PROVIDED RECORDS: Begin
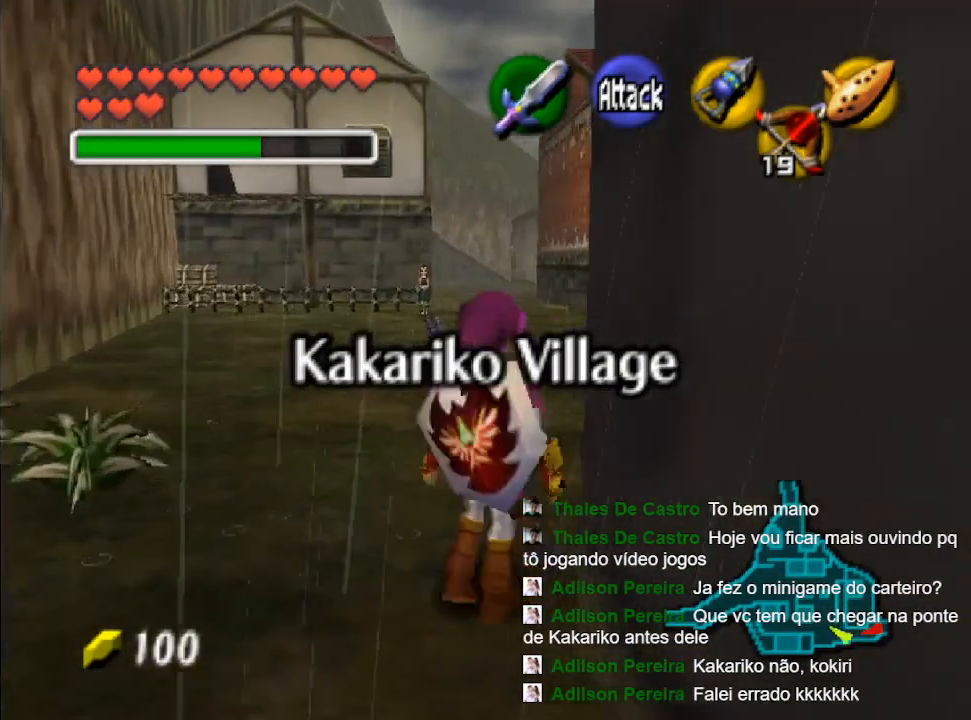
{"dt_ms": 500, "buttons": [], "left_stick": "up", "right_stick": "center", "events": [[500, "left_stick", "up"]]}
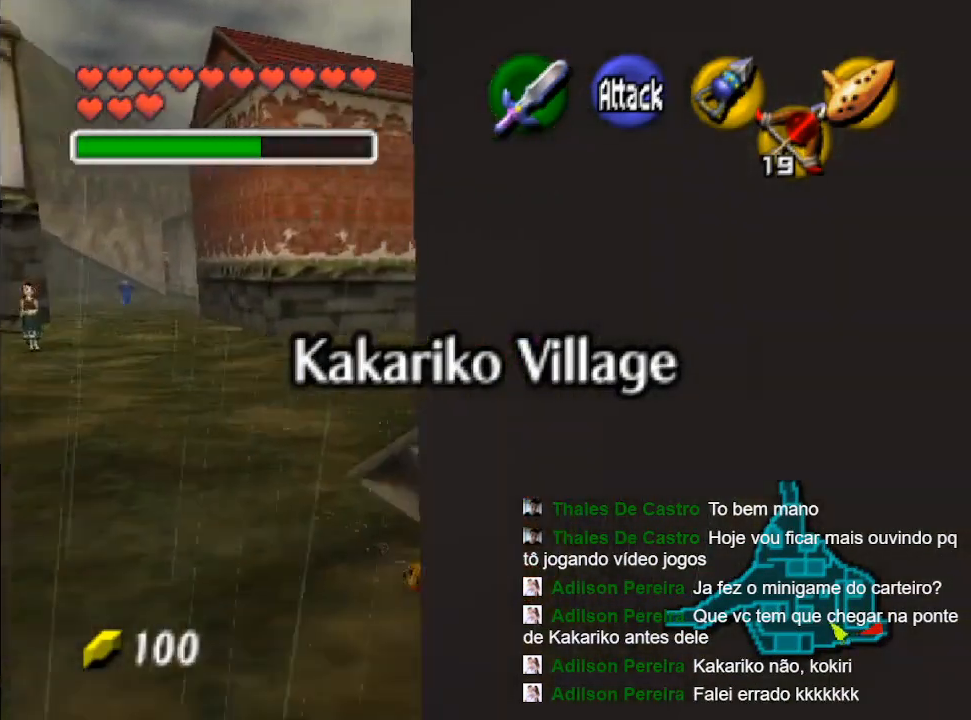
{"dt_ms": 500, "buttons": [], "left_stick": "up", "right_stick": "center", "events": []}
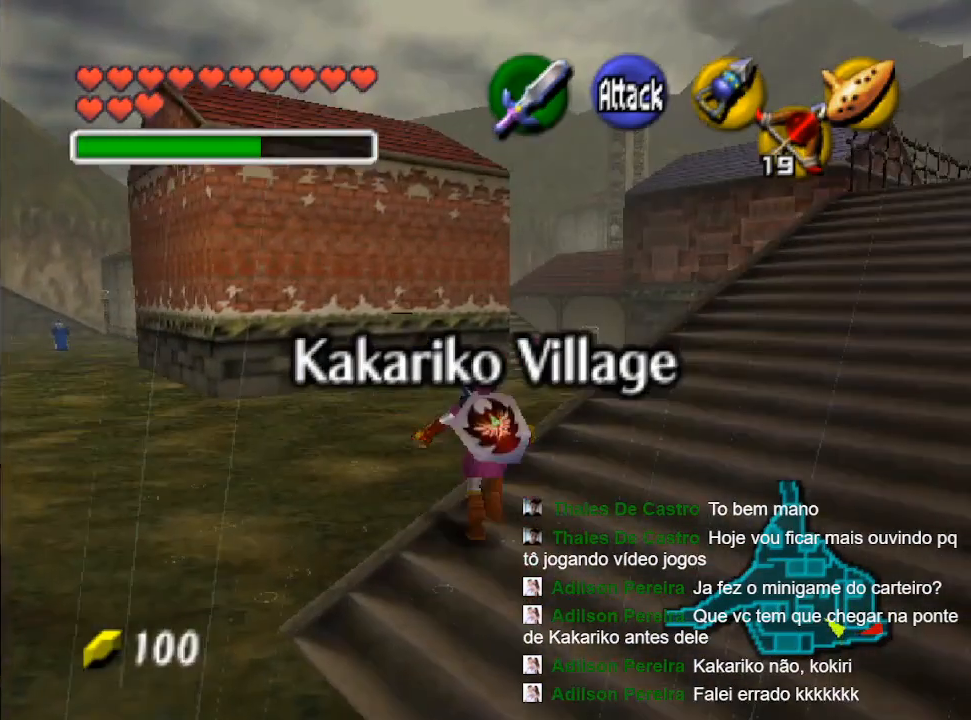
{"dt_ms": 500, "buttons": ["B"], "left_stick": "up", "right_stick": "center", "events": [[67, "B", "down"], [167, "B", "up"], [233, "B", "down"], [367, "B", "up"], [500, "B", "down"]]}
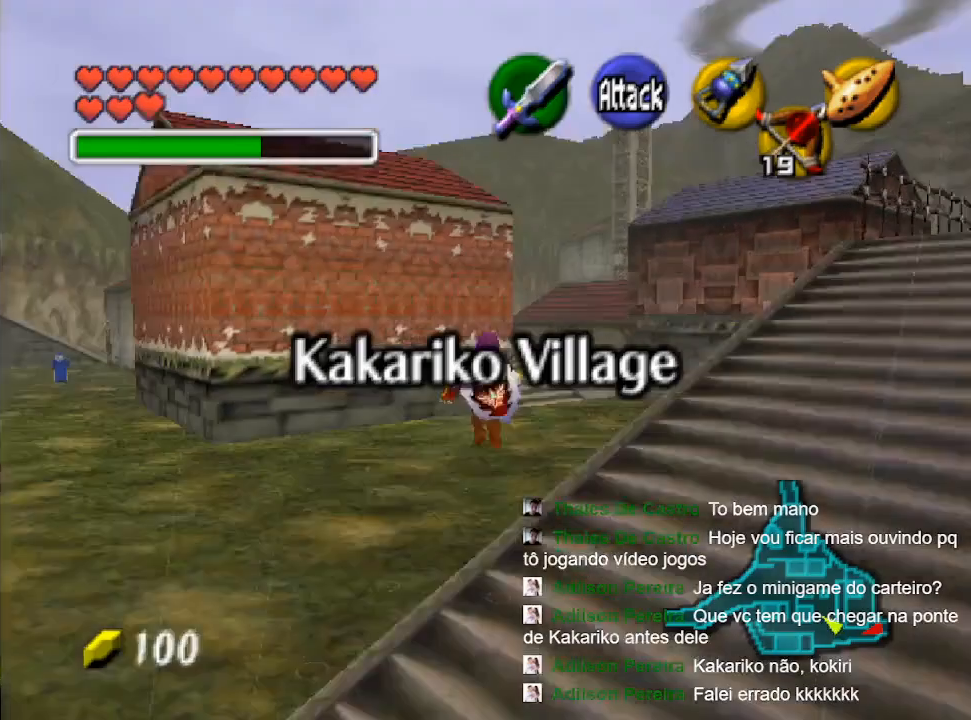
{"dt_ms": 500, "buttons": [], "left_stick": "up", "right_stick": "center", "events": [[133, "B", "up"]]}
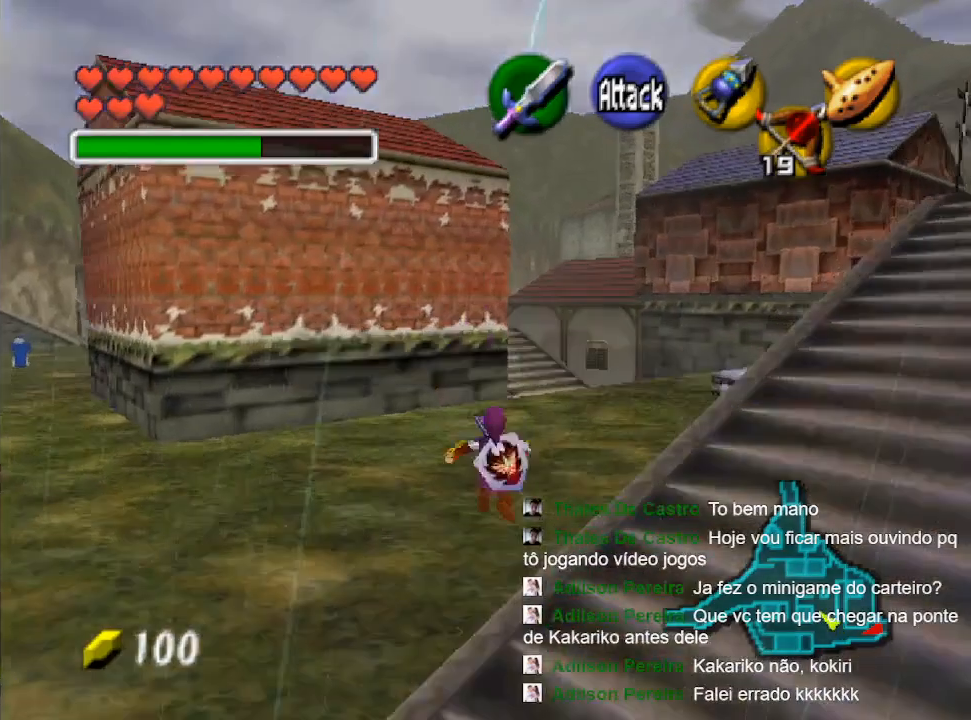
{"dt_ms": 500, "buttons": [], "left_stick": "up", "right_stick": "center", "events": [[100, "B", "down"], [200, "B", "up"], [267, "B", "down"], [400, "B", "up"]]}
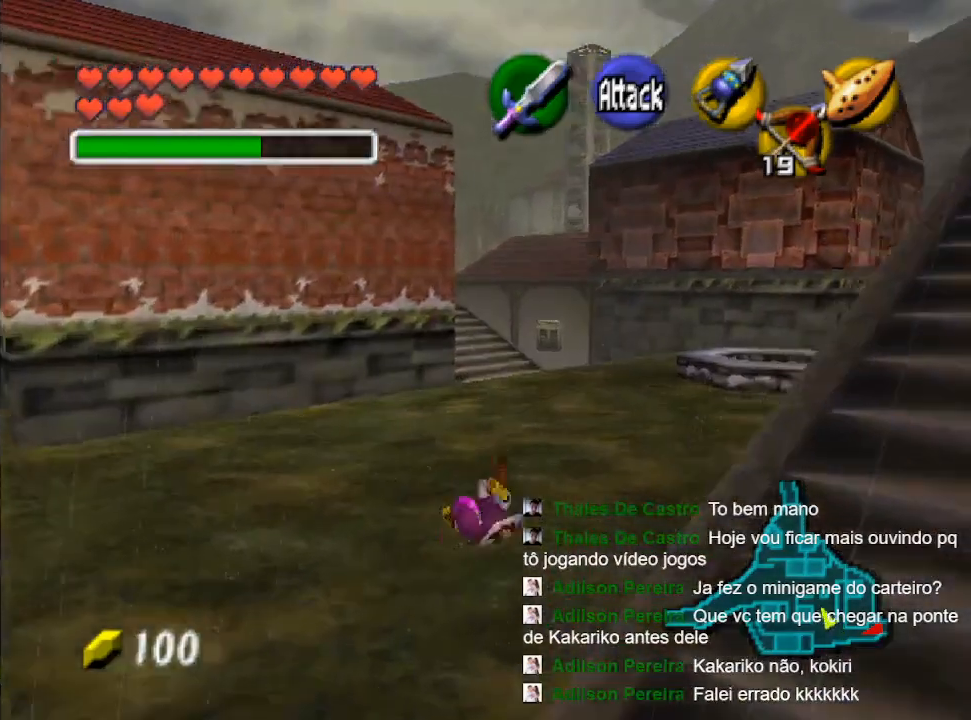
{"dt_ms": 500, "buttons": [], "left_stick": "up", "right_stick": "center", "events": [[67, "B", "down"], [133, "B", "up"], [333, "B", "down"], [433, "B", "up"]]}
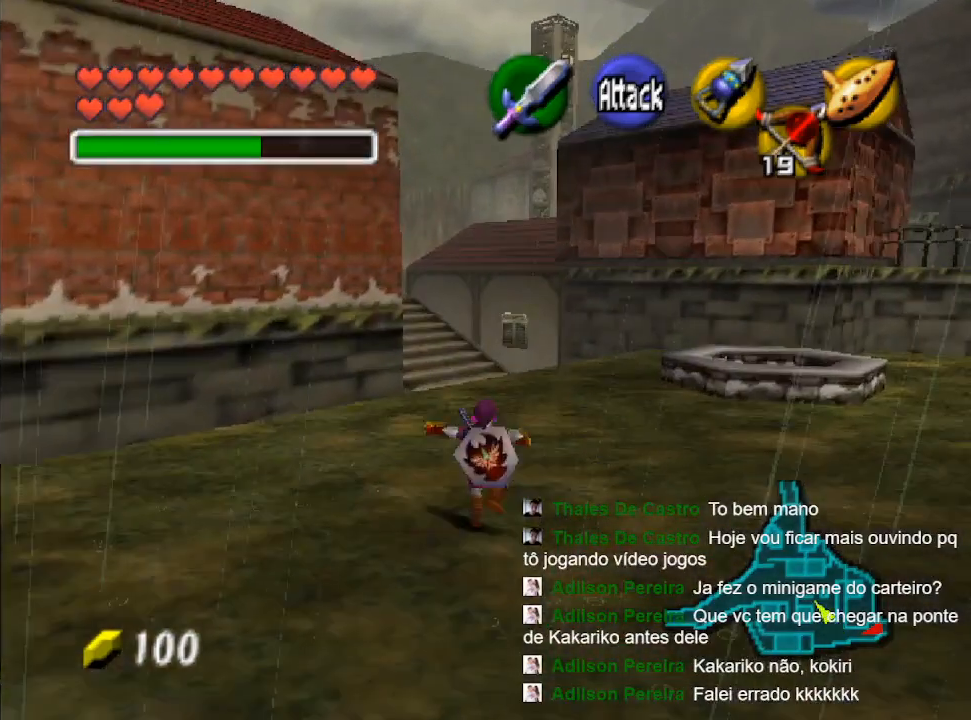
{"dt_ms": 500, "buttons": [], "left_stick": "up", "right_stick": "center", "events": [[33, "B", "down"], [167, "B", "up"]]}
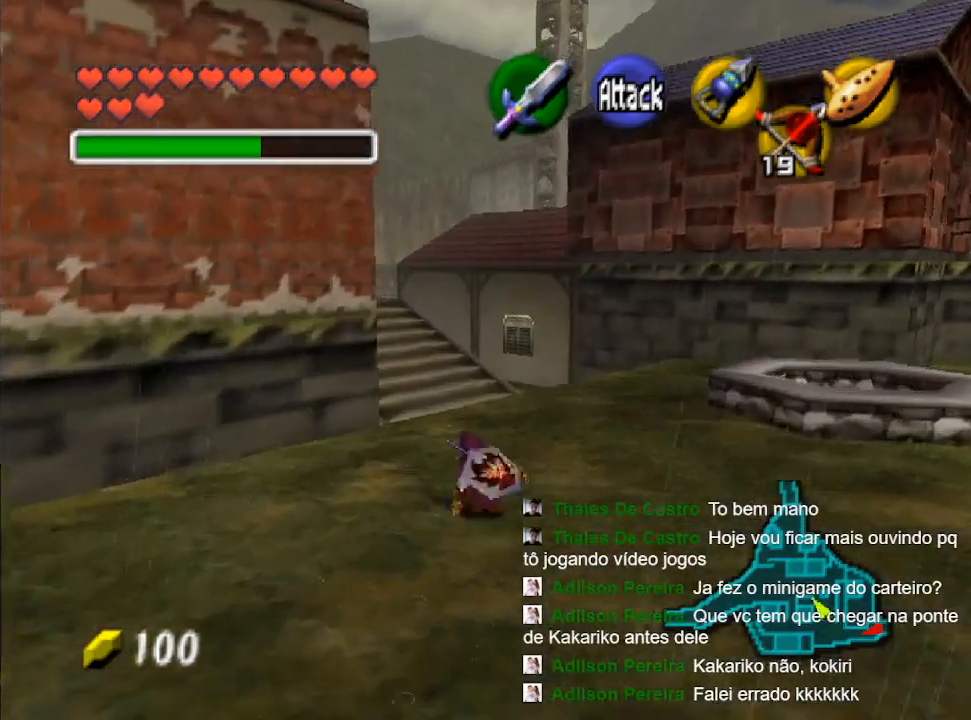
{"dt_ms": 500, "buttons": [], "left_stick": "up", "right_stick": "center", "events": [[133, "B", "down"], [233, "B", "up"], [333, "B", "down"], [467, "B", "up"]]}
PROVIDED RECORDS: End
*REQUIRED ACTION:* When you repeat the records, reproduce each line exactly and drop the images.

*SOLUTION FOR THIS TASK:*
{"dt_ms": 500, "buttons": [], "left_stick": "up", "right_stick": "center", "events": [[500, "left_stick", "up"]]}
{"dt_ms": 500, "buttons": [], "left_stick": "up", "right_stick": "center", "events": []}
{"dt_ms": 500, "buttons": ["B"], "left_stick": "up", "right_stick": "center", "events": [[67, "B", "down"], [167, "B", "up"], [233, "B", "down"], [367, "B", "up"], [500, "B", "down"]]}
{"dt_ms": 500, "buttons": [], "left_stick": "up", "right_stick": "center", "events": [[133, "B", "up"]]}
{"dt_ms": 500, "buttons": [], "left_stick": "up", "right_stick": "center", "events": [[100, "B", "down"], [200, "B", "up"], [267, "B", "down"], [400, "B", "up"]]}
{"dt_ms": 500, "buttons": [], "left_stick": "up", "right_stick": "center", "events": [[67, "B", "down"], [133, "B", "up"], [333, "B", "down"], [433, "B", "up"]]}
{"dt_ms": 500, "buttons": [], "left_stick": "up", "right_stick": "center", "events": [[33, "B", "down"], [167, "B", "up"]]}
{"dt_ms": 500, "buttons": [], "left_stick": "up", "right_stick": "center", "events": [[133, "B", "down"], [233, "B", "up"], [333, "B", "down"], [467, "B", "up"]]}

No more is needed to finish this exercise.